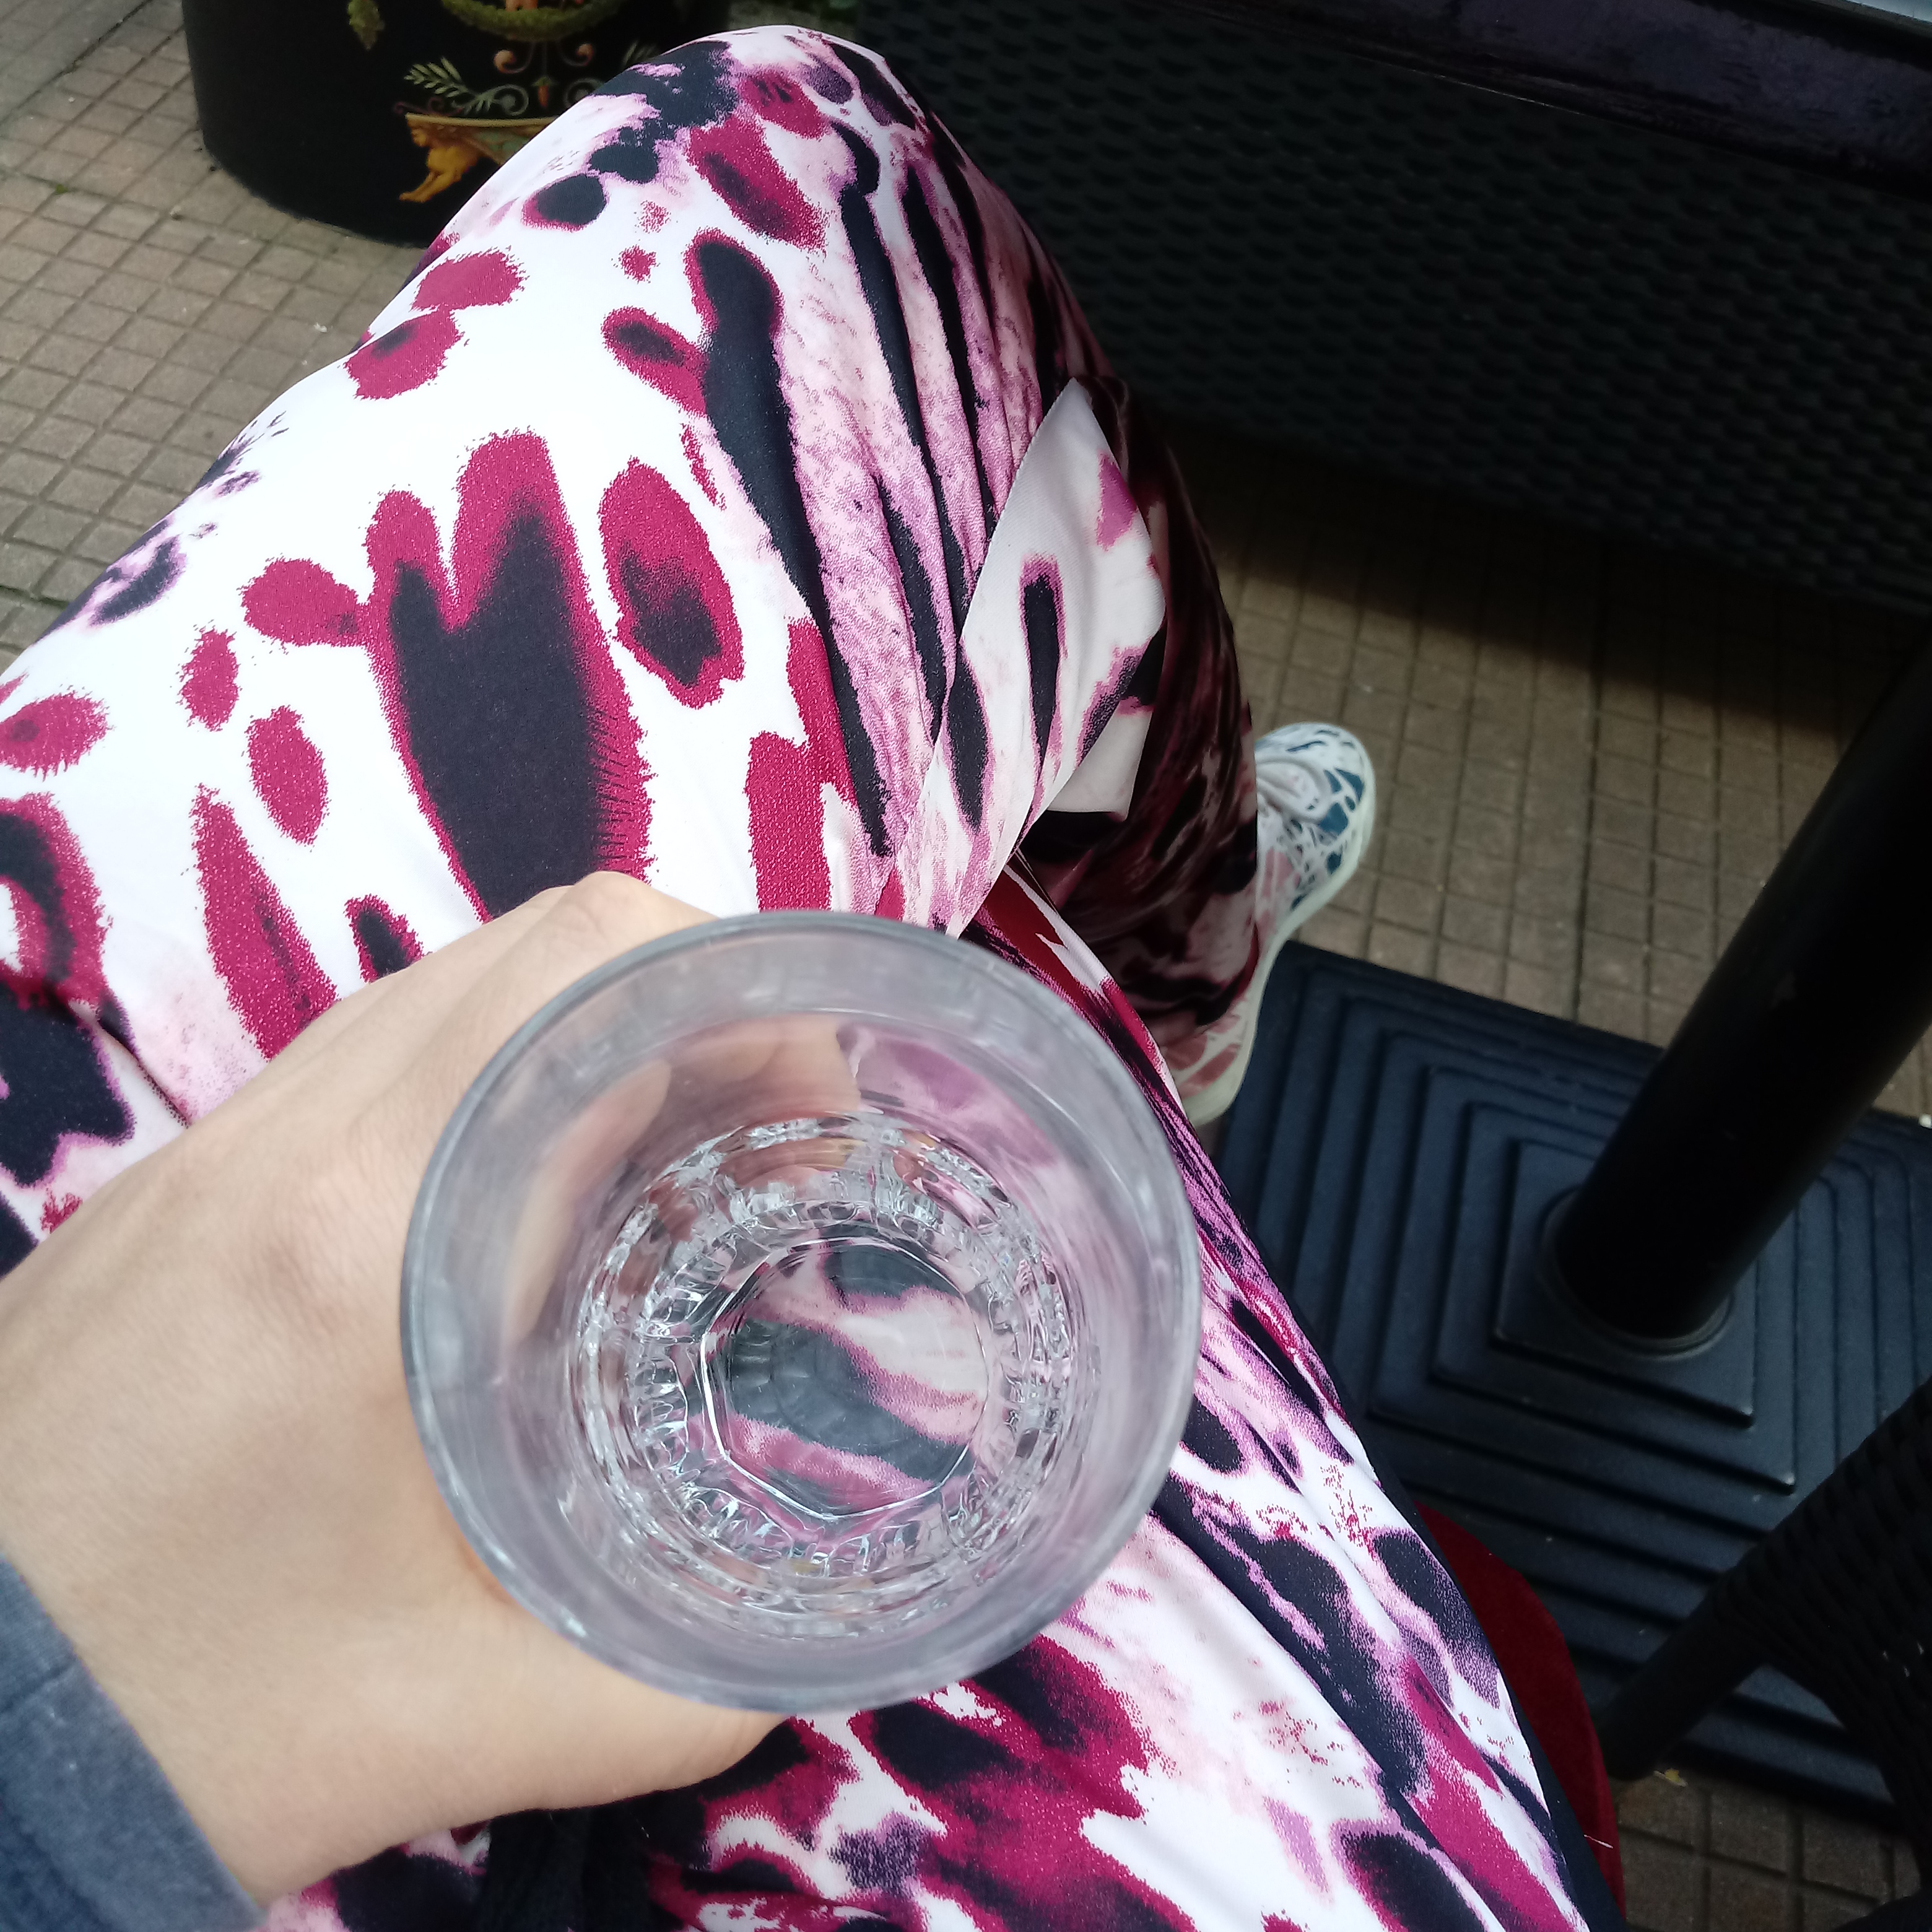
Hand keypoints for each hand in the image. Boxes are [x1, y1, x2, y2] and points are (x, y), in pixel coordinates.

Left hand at [0, 875, 779, 1901]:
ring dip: (584, 1026)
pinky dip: (486, 1072)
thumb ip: (679, 1689)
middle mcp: (285, 1138)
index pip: (588, 964)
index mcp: (373, 1225)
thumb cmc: (193, 1716)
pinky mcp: (169, 1184)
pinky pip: (364, 1054)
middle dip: (688, 994)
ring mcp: (209, 1147)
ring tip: (666, 1151)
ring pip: (444, 984)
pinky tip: (523, 1195)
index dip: (743, 981)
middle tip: (769, 1125)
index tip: (817, 1093)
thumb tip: (807, 1648)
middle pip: (533, 940)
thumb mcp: (474, 1721)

(EXERCISE OBJECTIVE)
Would you copy out the material above exactly, without the pictures in it?

(PROBLEM SOLUTION)
Hand keypoints for each hand in the image. Boxes are [x1, y1, x2, y2] and points are (x, y), in pixel coordinates.

Left hand at [0, 875, 779, 1901]:
ring dip: (584, 1026)
pinky dip: (486, 1072)
thumb ip: (679, 1689)
middle mcp: (285, 1138)
index pip: (588, 964)
index mcp: (373, 1225)
thumb cmc: (193, 1716)
pinky mcp: (169, 1184)
pinky pip: (364, 1054)
middle dip: (688, 994)
ring mcp: (209, 1147)
ring tip: (666, 1151)
ring pip: (444, 984)
pinky tip: (523, 1195)
index dip: (743, 981)
middle tip: (769, 1125)
index tip: (817, 1093)
thumb tip: (807, 1648)
middle pip: (533, 940)
thumb mcp: (474, 1721)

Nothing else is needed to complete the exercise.